Las dudas me impedían el sueño y me arrebataban el sosiego. Y con los años se incrementaban. ¿Nacería nuestro hijo? ¿Viviría? ¿Cuál podría ser su vida? ¿Y la de Elvira? ¿Habría comunicado a alguien el secreto? ¿Lo conocería él? Tantos años transcurridos, tantas preguntas sin respuesta, tantas horas para incrementar la angustia, sin confiar a nadie mis sentimientos, pues todos los vivos tenían olvidado cuanto ocurrió. Mantenerme terco en la soltería, a pesar de la insistencia de todos, lo imputaban al amor, siempre vivo, de Ethelvina, la reina que ellos conocieran. El tiempo llega a sedimentar en nosotros un fondo insondable de ausencias, y cada uno que se marcha nos hace morir un poco: si nos entretenemos en la madeja del pasado ya hemos comenzado a morir del todo. Se imponía utilizar el recuerdo para encontrar energías con que afrontar el presente y caminar hacia el futuro, flecha que nos proyecta en la vida. Aunque, a veces, resulte amargo.
¿Qué diría de la muerte de mis fidelísimos y queridos aldormanes? Cada uno llevó consigo un trozo de mi alma. Los afanes expansivos de Ethelvina condujeron a la muerte primero a Alberto, unos años más tarde a Aedan. Ellos me entregaron unido el País de los Cinco Reinos. Convirtieron en realidad el sueño de cuantos reyes me precedieron. Ningún pensamiento asaltaba mi mente en que no estuviera la imagen de ella, para la que no guardaba amor ni odio. Ya que entonces habría de odiarme a mí mismo. La pretendida influencia que sobre nosotros se ejerce, consiste muchas veces en que encontramos en la otra persona una reciprocidad, espejo donde se refleja nuestra propia imagen que hasta ese momento no había encontrado definición. ¿Qué podemos, entonces, reprocharle?
Penda murió gloriosamente como siervo de Cristo. Visitó Roma con el cortejo más numeroso y espléndido que llevase obispo en el mundo, que llegó a merecer hasta la admiración del Papa, quien comentó cómo se adivinaba el amor en que le tenía su señor, pues que le enviara como si fuera rey. Le entregó el pallium. Un año después lo elevé a arzobispo primado, y lo era de los Cinco Reinos cuando una enfermedad se lo llevó de entre sus amadísimos fieles, en cuyo favor consagrara sus días desde que entrara en religión. Nunca sentí mayor desconsuelo. Me hizo recordar a nuestro obispo innominado, que marchó de peregrino a Roma para conseguir el perdón del Papa y buscar después a Elvira y a mi hijo. ¿Moriría asesinado en cualquier sendero a manos de salteadores, pues no teníamos sus noticias?
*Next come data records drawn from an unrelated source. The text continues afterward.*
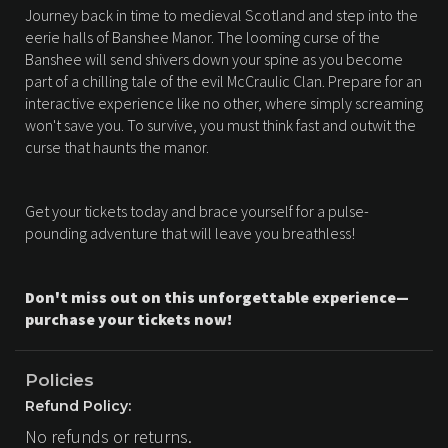
Journey back in time to medieval Scotland and step into the
eerie halls of Banshee Manor. The looming curse of the
Banshee will send shivers down your spine as you become
part of a chilling tale of the evil McCraulic Clan. Prepare for an
interactive experience like no other, where simply screaming
won't save you. To survive, you must think fast and outwit the
curse that haunts the manor.
Get your tickets today and brace yourself for a pulse-
pounding adventure that will leave you breathless!
Don't miss out on this unforgettable experience—
purchase your tickets now!
Policies
Refund Policy:
No refunds or returns.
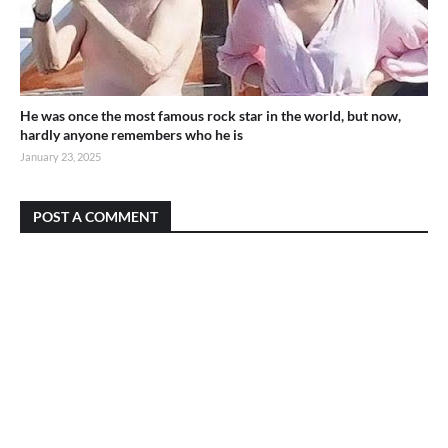
He was once the most famous rock star in the world, but now,
hardly anyone remembers who he is
January 23, 2025
POST A COMMENT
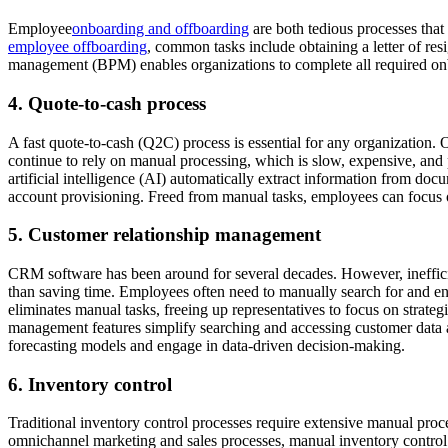
Employee
onboarding and offboarding
are both tedious processes tha
employee offboarding
, common tasks include obtaining a letter of re
management (BPM) enables organizations to complete all required onbo
4. Quote-to-cash process
A fast quote-to-cash (Q2C) process is essential for any organization. 
continue to rely on manual processing, which is slow, expensive, and 
artificial intelligence (AI) automatically extract information from do
account provisioning. Freed from manual tasks, employees can focus o
5. Customer relationship management
CRM software has been around for several decades. However, ineffici
than saving time. Employees often need to manually search for and en
eliminates manual tasks, freeing up representatives to focus on stra
management features simplify searching and accessing customer data and
forecasting models and engage in data-driven decision-making.
6. Inventory control
Traditional inventory control processes require extensive manual proc
omnichannel marketing and sales processes, manual inventory control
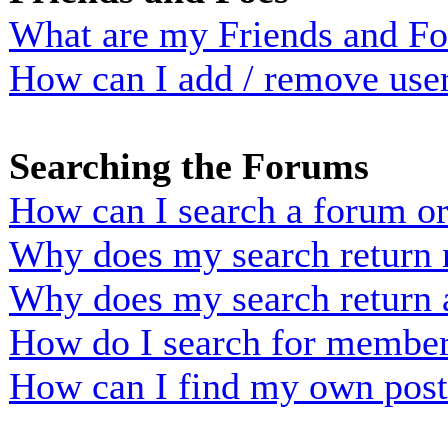
What are my Friends and Foe
How can I add / remove user
Searching the Forums
How can I search a forum o
Why does my search return n
Why does my search return 
How do I search for membe
How can I find my own post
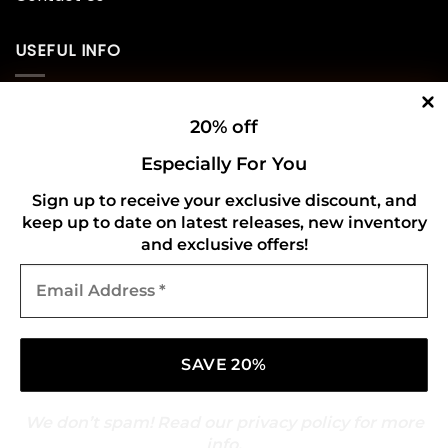
USEFUL INFO
Privacy Policy
20% off
Cookie Policy
Especially For You
Shipping Policy
Sign up to receive your exclusive discount, and
keep up to date on latest releases, new inventory
Refund and Returns Policy
and exclusive offers!
Email
CONNECT WITH US
Address
*
We don’t spam! Read our
privacy policy
for more
info.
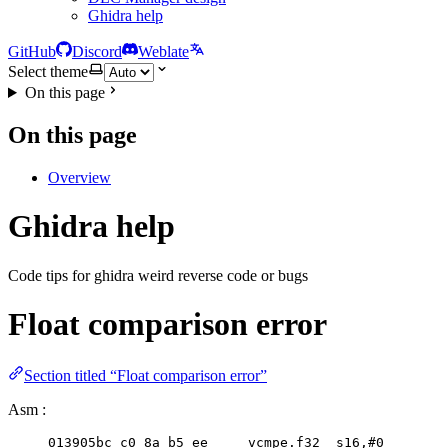
Ghidra help
GitHub
Discord
Weblate
Select theme
On this page
On this page
Overview
Ghidra help
Code tips for ghidra weird reverse code or bugs
Float comparison error
Section titled “Float comparison error”
Asm :
013905bc c0 8a b5 ee     vcmpe.f32  s16,#
0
Dios le protegería, ya que era santo. ¿Y en qué consistía mi predestinación, ido él? Escalada la más alta cima a que pudiera conducirme la ambición de Ethelvina y aun la propia, envidiado y temido por todos los reyes de allende el mar, se encontraban incumplidos los ideales que me movieron desde el fondo de mi sentimiento. Largo intervalo aquel desde que mi padre me alejase del castillo en vísperas de su muerte, hasta la batalla del Estuario del Disey, que cambiara el rumbo de mi vida. Había sido constante la tortura de una pregunta: si aprovechaba separarse del sendero justo. Pues en vez de hacerme feliz lo alcanzado, me atormentaba el recuerdo de lo perdido.
Triste espectáculo el de mi interior, que sólo yo conocía, comparado con el boato y admiración que inspiraba a cuantos me rodeaban, agasajado y adulado como poderoso Rey de los Cinco Reinos. El más valiente y admirado entre todos los caballeros cristianos. Mientras hubiera preferido ser uno de mis aldormanes, muertos con honor en el ejercicio de las armas. Quienes alternarían con gloria entre los héroes participando con ellos en las incruentas batallas, junto a los dioses.